Number of entropic steps to be performed

if self was created from WangLandauAdaptive, step_goal will be equal to the number of WangLandau steps, that were performed

pub fn set_step_goal(&mut self, step_goal: usize)

Number of entropic steps to be performed

set the number of steps to be performed by entropic sampling

pub fn min_step_size(&self) -> usize

Smallest possible markov step (`m_steps` of MarkovChain trait) by entropic step

pub fn max_step_size(&self) -> usize

Largest possible markov step (`m_steps` of MarkovChain trait) by entropic step

pub fn best_of_steps(&self) -> &Vec<usize>

Currently used best of

might have length 0, if statistics are still being gathered
otherwise this contains the step sizes, from which the next stepsize is drawn uniformly

pub fn fraction_accepted_current(&self) -> f64

Fraction of steps accepted since the statistics were reset the last time

(steps accepted since last reset) / (steps since last reset)
NaN if no steps were performed yet

pub fn total_entr_steps_accepted(&self) -> usize

total number of entropic steps, that were accepted

pub fn total_entr_steps_rejected(&self) -> usize

total number of entropic steps, that were rejected

pub fn fraction_accepted_total_entropic(&self) -> f64

Fraction of steps accepted since the creation of `self`

NaN if no steps were performed yet

pub fn log_density_estimate(&self) -> &Vec<f64>

returns the (non normalized) log_density estimate log(P(E)), with which the simulation was started
if you created this from a WangLandau simulation, this is the result of the WangLandau Simulation

pub fn log_density_refined(&self) -> Vec<f64>
where Hist: Histogram,

calculates the (non normalized) log_density estimate log(P(E)) according to the paper

pub fn hist(&self) -> &Hist

Return current state of histogram

impl<Hist, R, E, S, Res, T> EntropicSamplingAdaptive<Hist, R, E, S, Res, T>
where Hist: Histogram, R: Rng,

pub fn from_wl_adaptive( wl: WangLandauAdaptive<Hist, R, E, S, Res, T> ) -> Result<Self, EntropicErrors>

Creates EntropicSamplingAdaptive from a `WangLandauAdaptive` state

WangLandauAdaptive state needs to be valid, i.e., you must have called one of the init* methods

this ensures, that the members old_energy and old_bin are not None

pub fn refine_estimate(&mut self) -> Vec<f64>

Calculates `self.log_density_refined` and uses that as estimate for a the entropic sampling simulation

returns old estimate

prepares `self` for a new entropic simulation

sets new estimate for log(P(E))
resets statistic gathering
resets step_count

pub fn set_adjust_bestof_every(&mut self, adjust_bestof_every: usize)
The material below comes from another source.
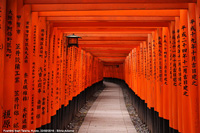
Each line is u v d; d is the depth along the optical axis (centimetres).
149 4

How often to adjust `bestof_steps`?

if you try to set a value smaller 10, it will be set to 10
will reevalute the statistics every adjust_bestof_every steps,

this will not start new statistics gathering but just trigger a reevaluation of the gathered statistics (should be O(max_stepsize - min_stepsize))

pub fn is_rebuilding_statistics(&self) -> bool

Is the simulation in the process of rebuilding the statistics, i.e., is it currently trying many differnt step sizes?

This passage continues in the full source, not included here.